Correction: A previous version of this story reported that SB 5040, as passed, would require the Department of Ecology to prioritize funding litter control on state highways when giving out money to state agencies for litter programs. This part of the original bill was removed by an amendment passed in the House, so the bill no longer requires the Department of Ecology to prioritize funding in this way.
A bill sponsored by Washington Sen. Phil Fortunato (R-Auburn) that aims to clean up trash on state highways has passed the Senate and House and is soon headed to Gov. Jay Inslee’s desk.
The “Welcome to Washington Act” would create more opportunities for agencies to conduct litter pickup, and reimburse local governments for cleaning up trash on their highways.
The bill, SB 5040, earned unanimous approval in the Senate in March, and passed the House of Representatives on April 7 with only one no vote. Once the final text of the bill is signed off in both houses, it goes to Inslee’s desk to sign into law.
“Traveling a lot for work, I notice our roadways are a mess,” Fortunato said in a press release when the bill first passed the Senate. “There are bumpers and tires, sometimes even couches on the side of our highways. Heck, you could almost furnish a house with what you find.”
The Department of Ecology would be required to work with the Washington Department of Transportation to put out litter prevention messaging, and to work with the Washington State Patrol to coordinate litter patrols.
Safety concerns prevent the Ecology Youth Corps from picking up litter in some areas on highways, so the bill would allow those crews to coordinate with WSDOT and come in to pick up litter when WSDOT is already closing roads for scheduled maintenance.
In addition, local governments would be able to apply to Ecology for reimbursement when they clean up litter on state highway ramps in their jurisdictions.
Enumclaw Public Works Director Jeff Lincoln said the city would “certainly evaluate” the potential benefits of going after litter on highways 164, 169 and 410 if the bill is successful.

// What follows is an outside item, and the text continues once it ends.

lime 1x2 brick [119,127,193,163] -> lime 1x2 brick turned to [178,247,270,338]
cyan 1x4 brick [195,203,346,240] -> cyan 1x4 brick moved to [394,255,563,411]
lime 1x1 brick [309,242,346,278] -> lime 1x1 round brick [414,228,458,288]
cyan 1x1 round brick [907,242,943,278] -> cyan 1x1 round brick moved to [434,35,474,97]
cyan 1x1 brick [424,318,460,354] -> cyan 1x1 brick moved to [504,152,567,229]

“Our major problem with litter is not the typical trash thrown out car windows, rather debris falling from trucks creating real hazards on the highway, such as lose gravel, particularly on SR 410 near Farman Street,” Lincoln said. “The City is always looking for funding for programs that enhance the quality of life, safety and attractiveness of the community, so we would certainly look at things like this program if it passes the legislature.”
Sen. Fortunato represents Washington’s 31st Legislative District, which stretches from Auburn and Edgewood to the eastern edge of King County and includes the cities of Enumclaw and Buckley.